Monday, January 18, 2010

A news editor's formula for shilling the largest capital project in the city's history

The Nashville City Paper's anonymous "editorial voice" lays it out in its endorsement of Music City Center:

Step 1. Conceding the risk:
To state the obvious, there is risk in any major civic project, especially one where the taxpayers are the stopgap
Step 2. Resorting to cliches:
If we’re shy here and there, chances are we’ll bounce back in due course.
Step 3. Punting down denial:
[M]ost of the arguments we’ve seen against the convention center have been reductive and fear-based, which is no way to advance a world-class city.
Convention center boosters have been lapsing into denial since their spokesperson first declared that our leaders shouldn't share the downside of capital concepts with the voters. The CP editors are just warming over that argument by accusing critics of fear-mongering without any basis in reality. Anyone who has looked at the budget cuts over the last few years and watched the quality of Metro services shrivel knows that concerns about the risks are in fact reality-based. On the one hand, the Mayor's Office treats parks, libraries, and schools as if they can live with much less. On the other hand, the administration has thrown obscene amounts of money at the Music City Project even without the financing plan approved.

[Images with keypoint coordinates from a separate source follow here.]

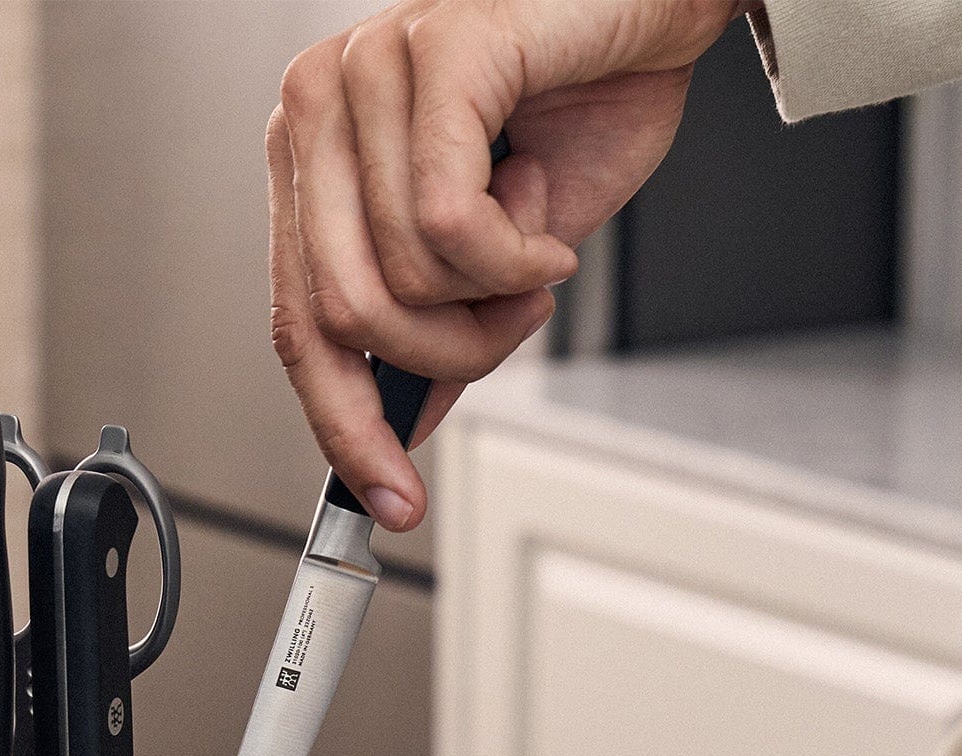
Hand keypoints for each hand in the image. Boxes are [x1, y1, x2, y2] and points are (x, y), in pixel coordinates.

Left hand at [268, 0, 744, 529]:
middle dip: (445, 358)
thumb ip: (441, 331)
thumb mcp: (503, 251)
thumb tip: (402, 424)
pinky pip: (449, 227)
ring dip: (495, 302)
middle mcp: (319, 108)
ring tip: (536, 249)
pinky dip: (516, 257)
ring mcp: (364, 72)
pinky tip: (544, 220)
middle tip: (511, 327)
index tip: (391, 500)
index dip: (344, 429)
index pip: (297, 324)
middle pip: (344, 321)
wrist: (663, 5)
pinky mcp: (430, 53)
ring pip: (399, 282)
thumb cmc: (586, 93)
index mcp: (317, 155)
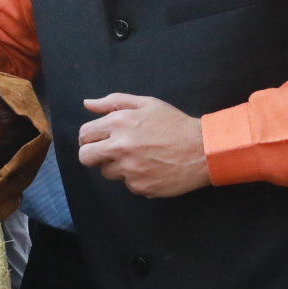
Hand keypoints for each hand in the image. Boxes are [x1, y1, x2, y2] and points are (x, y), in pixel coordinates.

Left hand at [77, 94, 211, 197]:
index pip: (84, 135)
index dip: (90, 137)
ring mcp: (129, 170)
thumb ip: (113, 102)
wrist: (202, 150)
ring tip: (140, 157)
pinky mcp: (139, 186)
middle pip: (85, 157)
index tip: (100, 139)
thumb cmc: (175, 124)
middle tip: (110, 152)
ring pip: (107, 172)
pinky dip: (137, 178)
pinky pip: (128, 184)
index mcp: (119, 123)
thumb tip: (87, 104)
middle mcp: (119, 147)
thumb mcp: (147, 104)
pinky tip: (152, 168)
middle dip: (93, 154)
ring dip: (117, 166)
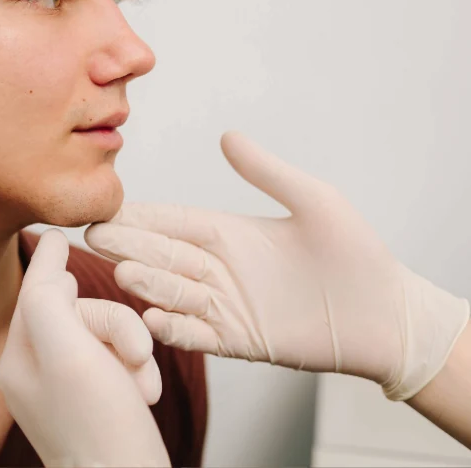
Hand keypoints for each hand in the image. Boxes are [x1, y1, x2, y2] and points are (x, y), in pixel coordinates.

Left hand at [0, 229, 169, 466]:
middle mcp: (35, 373)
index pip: (37, 293)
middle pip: (76, 312)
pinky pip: (116, 362)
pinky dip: (136, 371)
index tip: (60, 231)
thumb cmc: (101, 427)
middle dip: (113, 324)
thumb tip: (49, 249)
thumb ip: (50, 297)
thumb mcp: (69, 351)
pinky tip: (145, 392)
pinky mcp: (93, 402)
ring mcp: (64, 389)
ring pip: (102, 335)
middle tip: (135, 352)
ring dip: (130, 349)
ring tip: (144, 381)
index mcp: (18, 359)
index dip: (53, 263)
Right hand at [84, 131, 469, 401]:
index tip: (103, 208)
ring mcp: (225, 305)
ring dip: (147, 285)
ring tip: (122, 275)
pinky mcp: (237, 340)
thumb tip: (227, 135)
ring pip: (172, 292)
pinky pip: (195, 333)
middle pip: (162, 254)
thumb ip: (267, 172)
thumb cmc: (356, 253)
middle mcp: (219, 267)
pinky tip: (153, 319)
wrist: (385, 316)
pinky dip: (173, 327)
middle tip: (90, 236)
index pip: (172, 221)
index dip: (138, 216)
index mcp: (229, 232)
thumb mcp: (314, 202)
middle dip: (127, 246)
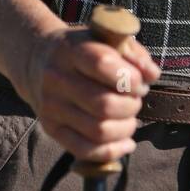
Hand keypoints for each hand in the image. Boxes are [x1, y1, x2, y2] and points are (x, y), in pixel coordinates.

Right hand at [18, 25, 161, 162]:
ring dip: (125, 128)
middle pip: (104, 105)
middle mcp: (56, 79)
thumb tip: (151, 75)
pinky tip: (126, 142)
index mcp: (71, 50)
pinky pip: (85, 150)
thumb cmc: (83, 50)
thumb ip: (133, 54)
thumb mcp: (106, 39)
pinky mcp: (50, 128)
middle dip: (131, 106)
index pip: (102, 64)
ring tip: (129, 118)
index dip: (130, 78)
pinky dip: (112, 151)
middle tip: (135, 100)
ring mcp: (51, 107)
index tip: (139, 82)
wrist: (38, 61)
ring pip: (99, 131)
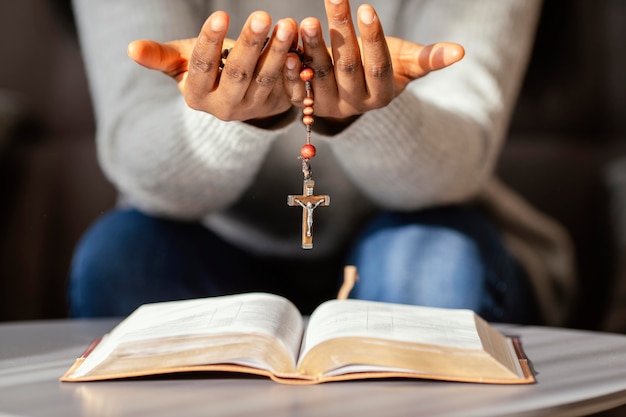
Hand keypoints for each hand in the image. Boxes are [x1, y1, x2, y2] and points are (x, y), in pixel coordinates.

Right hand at [127, 11, 298, 122]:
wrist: (239, 95)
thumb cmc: (208, 69)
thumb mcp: (183, 62)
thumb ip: (160, 56)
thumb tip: (131, 48)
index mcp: (196, 95)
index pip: (201, 67)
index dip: (210, 42)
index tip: (220, 15)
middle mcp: (225, 107)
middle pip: (238, 73)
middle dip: (250, 43)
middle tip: (263, 15)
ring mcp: (254, 108)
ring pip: (266, 79)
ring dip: (278, 51)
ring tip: (287, 25)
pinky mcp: (278, 105)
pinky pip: (289, 88)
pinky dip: (295, 69)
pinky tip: (301, 48)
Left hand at [284, 0, 463, 124]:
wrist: (351, 90)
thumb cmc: (382, 67)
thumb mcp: (404, 63)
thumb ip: (427, 58)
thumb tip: (461, 52)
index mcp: (381, 95)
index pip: (379, 66)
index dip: (373, 38)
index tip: (366, 7)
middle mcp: (354, 104)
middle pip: (347, 67)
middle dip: (341, 32)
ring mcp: (327, 105)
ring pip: (318, 75)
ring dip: (312, 47)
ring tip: (306, 21)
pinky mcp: (304, 102)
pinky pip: (294, 87)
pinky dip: (288, 67)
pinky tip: (286, 45)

But the editors did not care to address the budget blunders the Dean administration has already brooked on its watch (overspending nearly $400,000 on MCC public relations in a recession). Yet another omission is more telling. Editors could freeze many wagging critical tongues by demonstrating how recent projects like the stadium and the arena are bankrolling schools and paying public services. Yet, they mention nary a word. And I suspect that they can't for the broken promises of Utopian amounts of revenues flowing in. The stadium agreement is in fact leeching Metro revenues from water services and will do so for the next 16 years. Like most MCC boosters, the editors are so infatuated with the idea they fail to focus on budget realities.

They prefer to imagine a convention center as if we all actually have equal shares in it. They would rather drink the Kool-Aid than rouse to smell the coffee. Dream on, editors, dream on.